For Tempo, since announcing pre-orders in February, sales have been up nearly 500% and on track to exit 2020 at a $100M run rate.

The company currently sells its flagship product, Tempo Studio for $1995, and charges a separate $39 per month membership fee which gets users access to the AI-powered training built into live and on-demand classes.

Holly Maloney, Managing Director at General Catalyst, wrote in an email that due to Tempos’s mix of complete privacy and a perfected source of real-time motivation, she believes the fitness company is the closest thing a user can get to having a personal trainer in their home.

“We felt like their use of data, 3D sensors and AI to provide personalized weight recommendations, performance tracking, and form/stability feedback really set them apart from other at-home solutions already available,” Maloney wrote. 

Eldeeb moved to the U.S. from Egypt with his family when he was in third grade and initially skipped school to work at a pizza restaurant to help his father pay rent.
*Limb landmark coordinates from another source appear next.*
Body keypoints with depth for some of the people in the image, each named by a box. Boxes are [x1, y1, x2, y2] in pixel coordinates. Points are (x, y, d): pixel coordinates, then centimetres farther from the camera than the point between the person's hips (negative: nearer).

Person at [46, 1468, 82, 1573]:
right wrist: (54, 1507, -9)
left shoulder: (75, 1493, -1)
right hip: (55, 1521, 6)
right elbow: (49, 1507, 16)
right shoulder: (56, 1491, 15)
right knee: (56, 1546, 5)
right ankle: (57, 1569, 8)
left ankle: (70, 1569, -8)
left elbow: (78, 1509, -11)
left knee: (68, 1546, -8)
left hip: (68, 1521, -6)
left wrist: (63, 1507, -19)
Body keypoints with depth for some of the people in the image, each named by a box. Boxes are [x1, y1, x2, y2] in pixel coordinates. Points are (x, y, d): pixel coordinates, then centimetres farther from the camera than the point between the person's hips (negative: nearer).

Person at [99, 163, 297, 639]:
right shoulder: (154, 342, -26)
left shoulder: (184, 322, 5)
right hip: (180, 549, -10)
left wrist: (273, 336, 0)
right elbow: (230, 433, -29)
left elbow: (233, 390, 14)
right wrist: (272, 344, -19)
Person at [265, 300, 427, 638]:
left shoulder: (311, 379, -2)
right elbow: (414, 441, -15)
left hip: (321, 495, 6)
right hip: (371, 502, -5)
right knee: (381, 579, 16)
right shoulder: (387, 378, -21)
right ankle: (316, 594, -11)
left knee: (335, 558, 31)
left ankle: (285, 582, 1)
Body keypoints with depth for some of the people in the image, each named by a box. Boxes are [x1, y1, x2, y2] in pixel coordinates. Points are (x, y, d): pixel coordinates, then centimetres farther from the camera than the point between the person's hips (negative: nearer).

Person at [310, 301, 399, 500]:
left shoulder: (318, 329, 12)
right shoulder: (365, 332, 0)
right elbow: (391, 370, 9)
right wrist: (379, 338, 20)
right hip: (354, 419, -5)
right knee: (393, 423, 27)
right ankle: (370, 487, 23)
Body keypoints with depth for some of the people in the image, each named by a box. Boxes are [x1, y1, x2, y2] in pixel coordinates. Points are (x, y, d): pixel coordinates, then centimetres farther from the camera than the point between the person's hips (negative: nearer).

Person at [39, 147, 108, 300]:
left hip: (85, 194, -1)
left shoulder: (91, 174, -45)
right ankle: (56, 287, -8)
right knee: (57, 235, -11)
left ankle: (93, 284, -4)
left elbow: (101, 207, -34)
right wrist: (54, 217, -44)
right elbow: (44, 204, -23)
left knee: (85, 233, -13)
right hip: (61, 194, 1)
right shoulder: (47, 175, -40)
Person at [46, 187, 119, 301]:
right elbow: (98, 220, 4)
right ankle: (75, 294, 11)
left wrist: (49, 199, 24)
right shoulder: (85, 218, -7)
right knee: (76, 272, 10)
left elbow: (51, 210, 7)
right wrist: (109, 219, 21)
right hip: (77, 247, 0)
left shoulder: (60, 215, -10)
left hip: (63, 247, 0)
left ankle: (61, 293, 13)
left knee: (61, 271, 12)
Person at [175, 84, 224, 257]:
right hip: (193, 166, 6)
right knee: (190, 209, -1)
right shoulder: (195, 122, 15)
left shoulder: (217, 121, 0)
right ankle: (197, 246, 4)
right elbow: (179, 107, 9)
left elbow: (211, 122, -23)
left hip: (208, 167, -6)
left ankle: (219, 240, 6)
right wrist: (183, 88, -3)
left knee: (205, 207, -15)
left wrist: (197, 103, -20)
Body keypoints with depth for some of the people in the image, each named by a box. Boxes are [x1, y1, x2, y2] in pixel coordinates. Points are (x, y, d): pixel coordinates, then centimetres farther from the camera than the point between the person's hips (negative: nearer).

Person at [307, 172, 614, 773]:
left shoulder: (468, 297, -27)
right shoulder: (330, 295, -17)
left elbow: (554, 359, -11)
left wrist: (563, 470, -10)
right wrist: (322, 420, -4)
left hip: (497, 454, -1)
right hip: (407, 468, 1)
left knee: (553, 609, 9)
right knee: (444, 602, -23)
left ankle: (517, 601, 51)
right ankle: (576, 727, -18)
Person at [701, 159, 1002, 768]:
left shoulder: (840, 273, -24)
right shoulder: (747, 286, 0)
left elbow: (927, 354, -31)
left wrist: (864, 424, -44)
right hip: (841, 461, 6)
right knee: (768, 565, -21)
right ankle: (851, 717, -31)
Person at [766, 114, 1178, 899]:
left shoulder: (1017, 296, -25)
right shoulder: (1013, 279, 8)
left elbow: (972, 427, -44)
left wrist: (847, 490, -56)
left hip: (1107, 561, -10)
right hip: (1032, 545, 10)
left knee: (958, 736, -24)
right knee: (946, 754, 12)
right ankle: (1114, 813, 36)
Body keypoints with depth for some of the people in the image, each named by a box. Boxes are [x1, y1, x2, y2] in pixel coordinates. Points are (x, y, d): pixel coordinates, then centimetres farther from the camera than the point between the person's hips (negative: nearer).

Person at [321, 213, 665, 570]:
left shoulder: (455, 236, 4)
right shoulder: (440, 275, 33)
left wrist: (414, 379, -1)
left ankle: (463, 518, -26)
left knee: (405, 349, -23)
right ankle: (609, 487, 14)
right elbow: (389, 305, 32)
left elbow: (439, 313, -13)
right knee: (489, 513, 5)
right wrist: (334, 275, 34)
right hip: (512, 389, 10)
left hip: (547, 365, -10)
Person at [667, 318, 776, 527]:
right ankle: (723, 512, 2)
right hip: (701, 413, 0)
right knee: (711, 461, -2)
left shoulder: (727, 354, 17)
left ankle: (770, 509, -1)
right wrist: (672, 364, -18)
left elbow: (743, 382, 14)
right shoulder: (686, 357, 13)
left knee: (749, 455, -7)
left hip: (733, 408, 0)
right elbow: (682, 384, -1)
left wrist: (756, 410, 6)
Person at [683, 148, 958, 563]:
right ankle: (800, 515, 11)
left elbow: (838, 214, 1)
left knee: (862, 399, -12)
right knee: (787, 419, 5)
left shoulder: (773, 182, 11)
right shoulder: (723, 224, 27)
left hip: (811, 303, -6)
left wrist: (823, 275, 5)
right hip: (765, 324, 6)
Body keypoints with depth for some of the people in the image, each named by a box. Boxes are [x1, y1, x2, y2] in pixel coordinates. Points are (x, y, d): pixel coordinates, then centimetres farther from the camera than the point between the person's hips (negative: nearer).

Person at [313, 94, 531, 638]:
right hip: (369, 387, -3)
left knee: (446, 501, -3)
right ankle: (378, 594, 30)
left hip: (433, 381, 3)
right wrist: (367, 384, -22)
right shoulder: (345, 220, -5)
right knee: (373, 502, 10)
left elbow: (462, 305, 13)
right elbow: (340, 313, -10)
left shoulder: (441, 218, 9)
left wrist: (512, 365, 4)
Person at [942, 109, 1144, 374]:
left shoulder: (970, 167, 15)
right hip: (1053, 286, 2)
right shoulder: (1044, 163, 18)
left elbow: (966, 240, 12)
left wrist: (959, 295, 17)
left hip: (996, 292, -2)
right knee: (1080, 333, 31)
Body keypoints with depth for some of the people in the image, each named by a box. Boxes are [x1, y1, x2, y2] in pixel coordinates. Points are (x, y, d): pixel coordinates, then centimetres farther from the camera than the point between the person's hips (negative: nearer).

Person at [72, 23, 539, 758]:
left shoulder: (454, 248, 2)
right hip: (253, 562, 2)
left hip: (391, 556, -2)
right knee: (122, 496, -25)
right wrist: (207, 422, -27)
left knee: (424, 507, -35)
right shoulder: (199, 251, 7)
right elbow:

When the family’s house in Queens burned down, they ended up placed in a shelter and living on food stamps. Eldeeb started going to the gym more often, initially to play ping pong, but trainers working there motivated him to take fitness more seriously. He graduated high school, became a personal trainer and used the income to pay for his tuition, as a computer science student at Columbia University. It was at the school that he met his cofounder Josh Augustin (CTO of Tempo), who was studying computer vision and robotics.

“Josh was actually my client during my days as a personal trainer at the on-campus gym at Columbia University,” Eldeeb says. “We discovered that my passion for fitness and his passion for computer vision blended together well.”

The two of them initially developed SmartSpot, a computer vision-augmented smart screen sold to gyms around the world, and were accepted into the Y Combinator W15 class. As the idea matured they bounced around a few names (including Pivot which is how they’re listed in the 30 Under 30 profile), ultimately settling on Tempo.

The San Francisco-based enterprise, which counts 60 full-time employees, had raised a $17.5M Series A announced in February of this year. With the latest $60 million Series B, the total amount of equity financing in the home fitness company has grown to $77.5 million.